■ Directions for this task ■
Copy the material below line for line, keeping every word, number, and punctuation mark the same.

####

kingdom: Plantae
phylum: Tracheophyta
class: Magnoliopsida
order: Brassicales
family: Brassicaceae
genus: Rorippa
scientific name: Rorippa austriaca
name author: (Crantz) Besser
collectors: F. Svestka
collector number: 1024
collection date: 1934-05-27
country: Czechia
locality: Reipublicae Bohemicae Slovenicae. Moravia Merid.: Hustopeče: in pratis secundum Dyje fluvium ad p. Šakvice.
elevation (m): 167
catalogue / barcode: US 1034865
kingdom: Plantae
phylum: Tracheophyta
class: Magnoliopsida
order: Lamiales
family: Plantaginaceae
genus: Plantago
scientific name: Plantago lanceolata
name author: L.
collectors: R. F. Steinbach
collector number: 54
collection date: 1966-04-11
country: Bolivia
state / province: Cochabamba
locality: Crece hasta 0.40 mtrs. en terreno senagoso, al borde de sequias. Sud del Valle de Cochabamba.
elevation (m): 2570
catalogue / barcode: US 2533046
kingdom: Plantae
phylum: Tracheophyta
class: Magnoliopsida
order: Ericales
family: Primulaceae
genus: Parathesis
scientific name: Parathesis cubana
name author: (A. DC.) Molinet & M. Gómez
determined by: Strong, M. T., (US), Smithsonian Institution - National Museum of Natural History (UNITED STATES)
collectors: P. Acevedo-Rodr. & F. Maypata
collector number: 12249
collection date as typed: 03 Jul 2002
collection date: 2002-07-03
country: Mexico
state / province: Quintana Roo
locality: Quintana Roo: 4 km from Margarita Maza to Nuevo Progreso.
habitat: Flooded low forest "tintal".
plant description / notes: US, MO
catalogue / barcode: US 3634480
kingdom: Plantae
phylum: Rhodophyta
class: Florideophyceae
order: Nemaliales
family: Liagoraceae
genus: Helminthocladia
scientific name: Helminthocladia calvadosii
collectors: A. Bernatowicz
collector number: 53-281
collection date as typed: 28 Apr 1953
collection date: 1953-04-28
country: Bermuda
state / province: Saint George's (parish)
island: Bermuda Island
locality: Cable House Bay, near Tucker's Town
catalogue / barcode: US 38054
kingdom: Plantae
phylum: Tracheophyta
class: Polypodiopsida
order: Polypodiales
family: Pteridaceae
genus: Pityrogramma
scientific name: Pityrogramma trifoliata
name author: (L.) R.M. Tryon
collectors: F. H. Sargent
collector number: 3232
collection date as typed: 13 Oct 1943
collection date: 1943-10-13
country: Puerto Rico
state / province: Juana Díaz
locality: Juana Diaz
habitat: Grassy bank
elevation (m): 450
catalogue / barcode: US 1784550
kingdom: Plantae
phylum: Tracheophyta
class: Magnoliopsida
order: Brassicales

####

■ Correct output ■
kingdom: Plantae
phylum: Tracheophyta
class: Magnoliopsida
order: Brassicales
family: Brassicaceae
genus: Rorippa
scientific name: Rorippa austriaca
name author: (Crantz) Besser
collectors: F. Svestka
collector number: 1024
collection date: 1934-05-27
country: Czechia
locality: Reipublicae Bohemicae Slovenicae. Moravia Merid.: Hustopeče: in pratis secundum Dyje fluvium ad p. Šakvice.
elevation (m): 167
catalogue / barcode: US 1034865
kingdom: Plantae
phylum: Tracheophyta
class: Magnoliopsida
order: Lamiales
family: Plantaginaceae
genus: Plantago
scientific name: Plantago lanceolata
name author: L.
collectors: R. F. Steinbach
collector number: 54
collection date: 1966-04-11
country: Bolivia
state / province: Cochabamba
locality: Crece hasta 0.40 mtrs. en terreno senagoso, al borde de sequias. Sud del Valle de Cochabamba.
elevation (m): 2570
catalogue / barcode: US 2533046
kingdom: Plantae
phylum: Tracheophyta
class: Magnoliopsida
order: Ericales
family: Primulaceae
genus: Parathesis
scientific name: Parathesis cubana
name author: (A. DC.) Molinet & M. Gómez
determined by: Strong, M. T., (US), Smithsonian Institution - National Museum of Natural History (UNITED STATES)
collectors: P. Acevedo-Rodr. & F. Maypata
collector number: 12249
collection date as typed: 03 Jul 2002
collection date: 2002-07-03
country: Mexico
state / province: Quintana Roo
locality: Quintana Roo: 4 km from Margarita Maza to Nuevo Progreso.
habitat: Flooded low forest "tintal".
plant description / notes: US, MO
catalogue / barcode: US 3634480
kingdom: Plantae
phylum: Rhodophyta
class: Florideophyceae
order: Nemaliales
family: Liagoraceae
genus: Helminthocladia
scientific name: Helminthocladia calvadosii
collectors: A. Bernatowicz
collector number: 53-281
collection date as typed: 28 Apr 1953
collection date: 1953-04-28
country: Bermuda
state / province: Saint George's (parish)
island: Bermuda Island
locality: Cable House Bay, near Tucker's Town
catalogue / barcode: US 38054
kingdom: Plantae
phylum: Tracheophyta
class: Polypodiopsida
order: Polypodiales
family: Pteridaceae
genus: Pityrogramma
scientific name: Pityrogramma trifoliata
name author: (L.) R.M. Tryon
collectors: F. H. Sargent
collector number: 3232
collection date as typed: 13 Oct 1943
collection date: 1943-10-13
country: Puerto Rico
state / province: Juana Díaz
locality: Juana Diaz
habitat: Grassy bank
elevation (m): 450
catalogue / barcode: US 1784550
kingdom: Plantae
phylum: Tracheophyta
class: Magnoliopsida
order: Brassicales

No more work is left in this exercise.